▸ **Given passage**:
"""

Packing your new, ultra-slimline tablet into your luggage for a weekend away – with its camera to capture all the glorious sights, and its ability to stream some engaging entertainment – isn't possible for many of us right now; but we’re an optimistic bunch, so let’s hope it soon will be.
Over the past few years, we have found much to celebrate when testing Amazon’s entry-level Fire HD tablet series. The new Amazon Fire HD 8 (2020) has received its first update since 2018 (we gave that version four stars), but with twice the storage, a claimed 30 per cent faster performance courtesy of its new 2.0GHz quad-core processor, up to 12 hours of battery life (two more than its predecessor) and easier charging with a USB-C charging port, we have high hopes for this new version.
Add to this 2GM RAM and 64GB of storage onboard that's expandable by up to 1TB with a microSD card, plus an asking price of just £120 ($120), and we’re intrigued. Can it match the success of its Award-winning, larger Amazon Fire HD 10 sibling?
Amazon’s Fire HD tablets have largely been plastic affairs, but our Twilight Blue sample (there are Black, White and Plum finishes too) feels resoundingly durable and, save for the subtle logo on the back of the tablet, Amazon branding is almost non-existent.

"""

▸ **Requests**:
1/ Translate this sentence from the tablet review into Spanish: "Can it match the success of its Award-winning, larger Amazon Fire HD 10 sibling?"
2/ Rewrite the tablet review starting with "Add to this" and going on through "is almost non-existent.", changing "Twilight Blue" to "Sage Green".
Nothing in the listing that comes next is used here.

▸ **Data block**:

"""

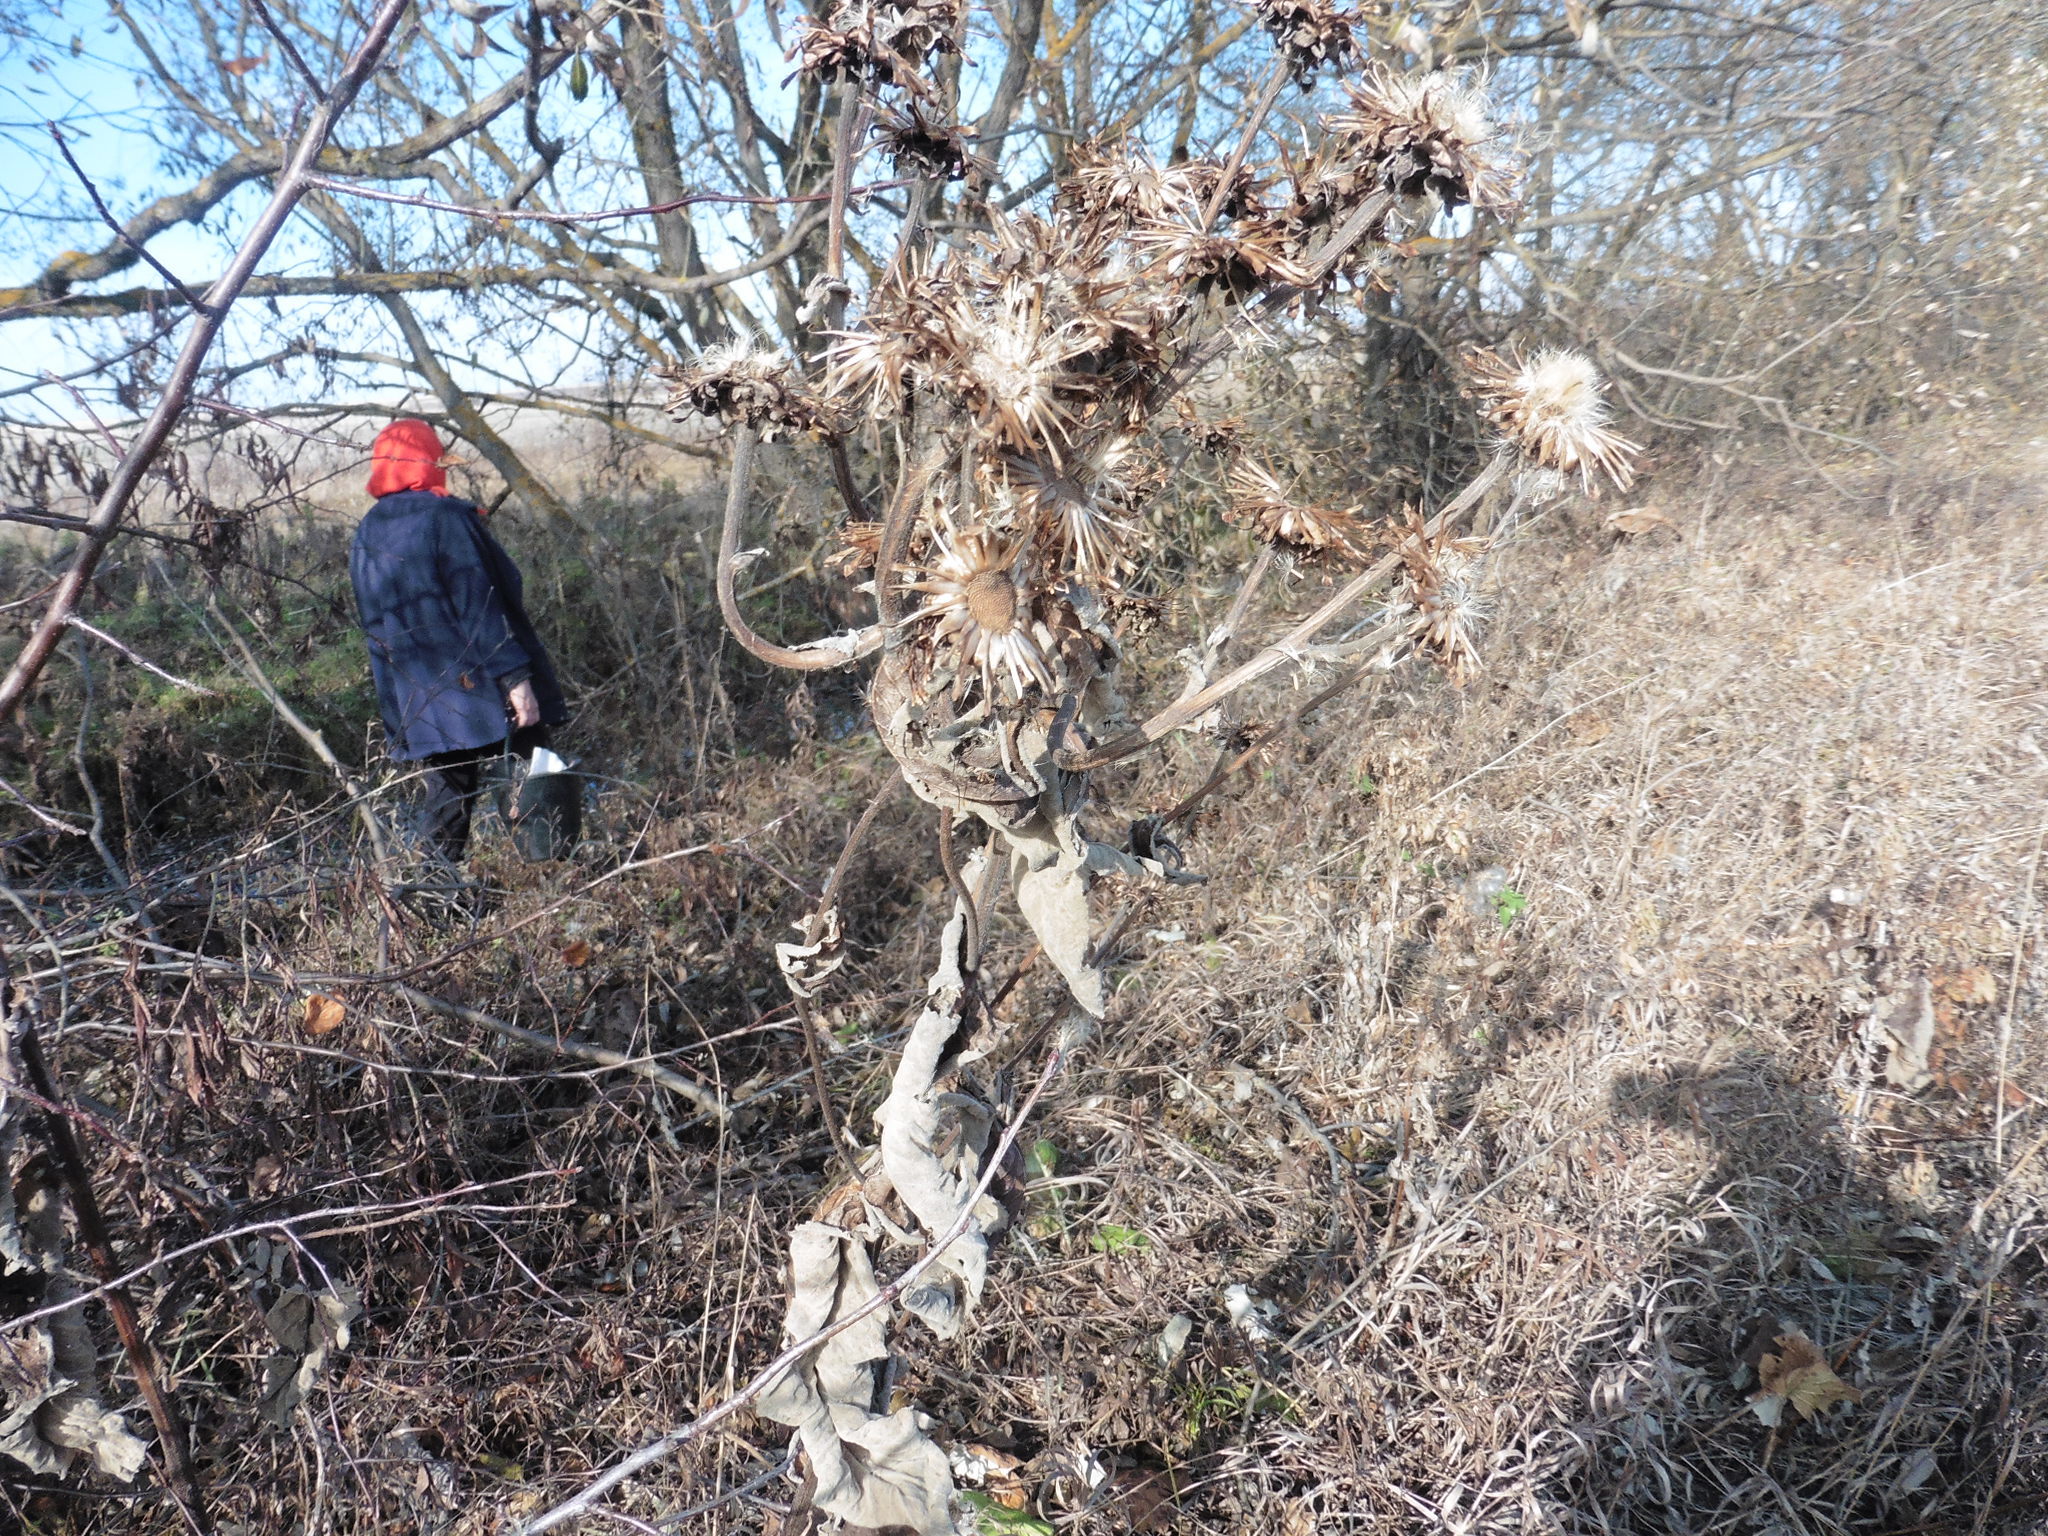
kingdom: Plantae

"""

▸ **Solutions in order**:
1/ ¿Podrá igualar el éxito de su hermano mayor, el galardonado Amazon Fire HD 10?

2/
Add to this 2GM RAM and 64GB of storage onboard that's expandable by up to 1TB with a microSD card, plus an asking price of just £120 ($120), and we’re intrigued. Can it match the success of its Award-winning, larger Amazon Fire HD 10 sibling?
Amazon’s Fire HD tablets have largely been plastic affairs, but our Sage Green sample (there are Black, White and Plum finishes too) feels resoundingly durable and, save for the subtle logo on the back of the tablet, Amazon branding is almost non-existent.